+++ Recorded information +++

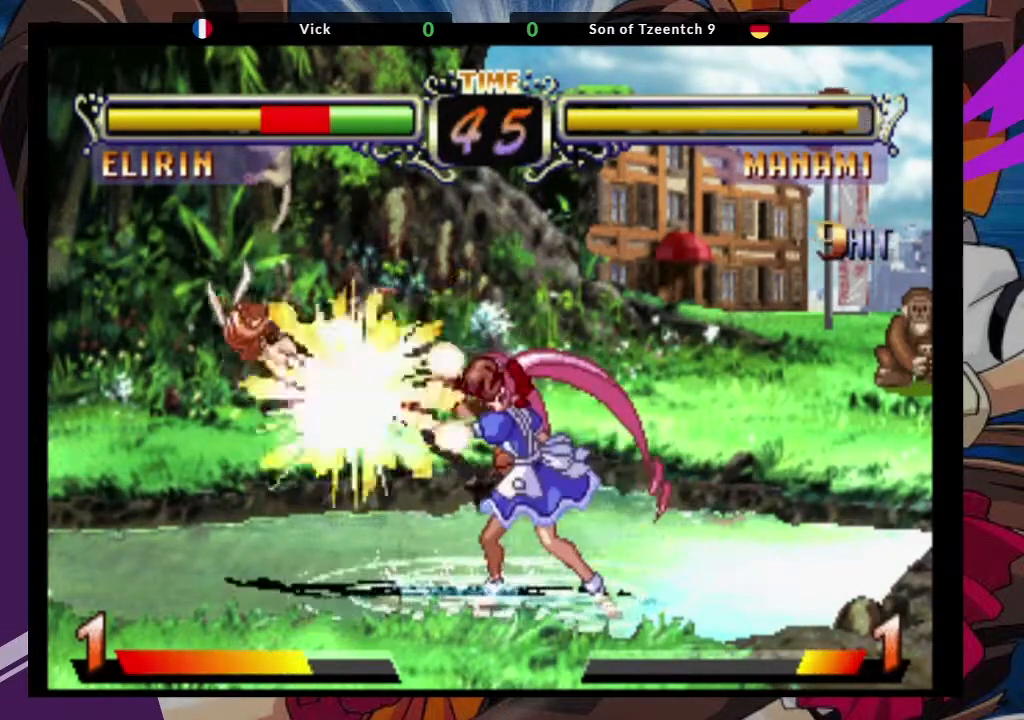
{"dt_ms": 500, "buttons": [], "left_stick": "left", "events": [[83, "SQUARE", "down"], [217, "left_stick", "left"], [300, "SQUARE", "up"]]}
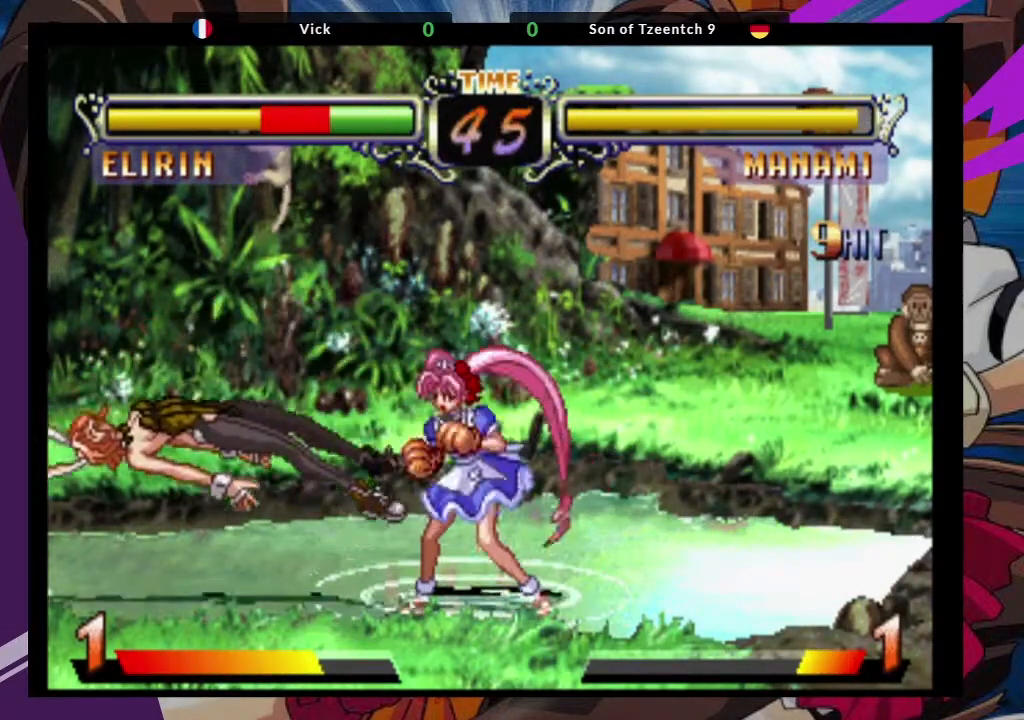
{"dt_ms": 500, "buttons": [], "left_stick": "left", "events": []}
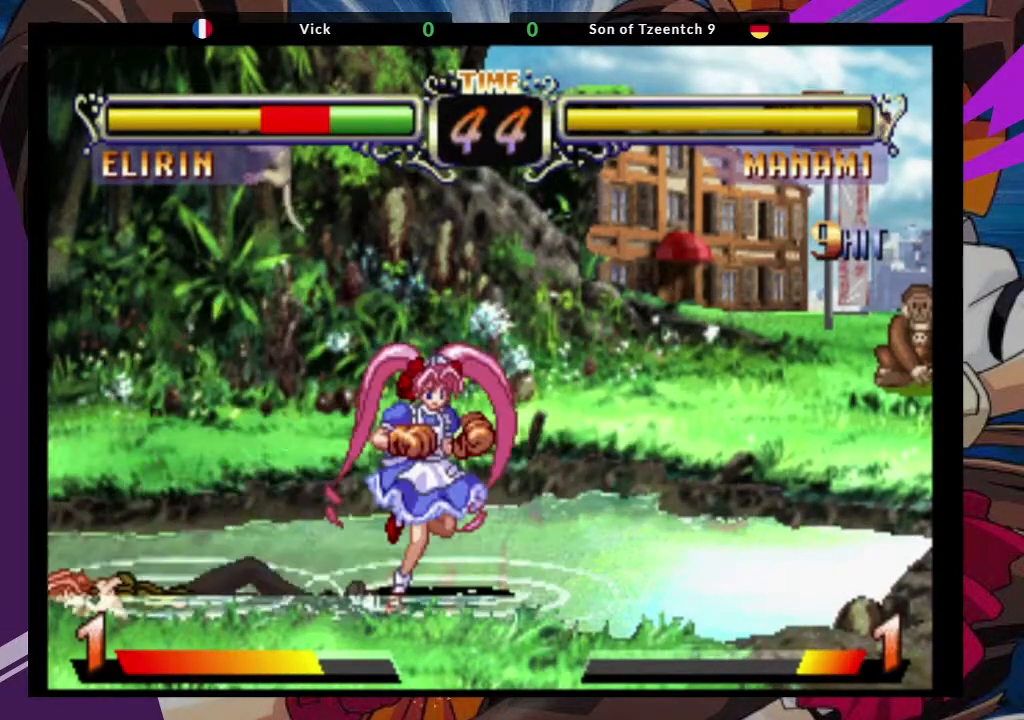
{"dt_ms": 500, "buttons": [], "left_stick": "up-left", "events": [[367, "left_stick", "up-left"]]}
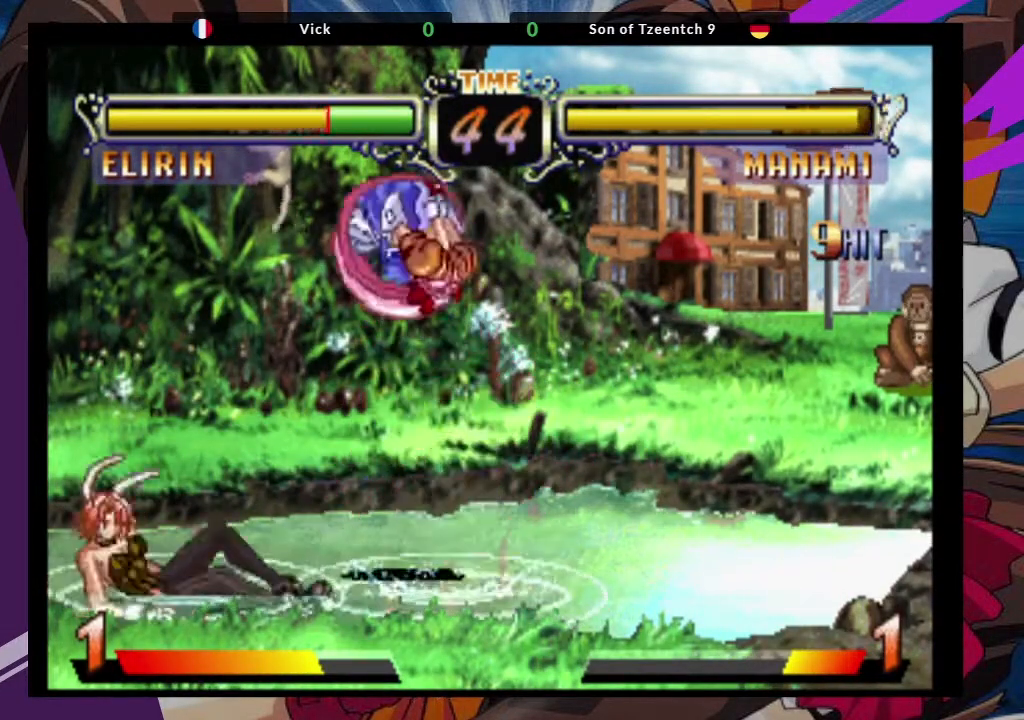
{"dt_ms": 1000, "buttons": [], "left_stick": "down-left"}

+++

→ Work to be completed
Repeat the material above in full and exactly, apart from the pictures.

→ Written solution
{"dt_ms": 500, "buttons": [], "left_stick": "left", "events": [[83, "SQUARE", "down"], [217, "left_stick", "left"], [300, "SQUARE", "up"]]}
{"dt_ms": 500, "buttons": [], "left_stick": "left", "events": []}
{"dt_ms": 500, "buttons": [], "left_stick": "up-left", "events": [[367, "left_stick", "up-left"]]}
{"dt_ms": 1000, "buttons": [], "left_stick": "down-left"}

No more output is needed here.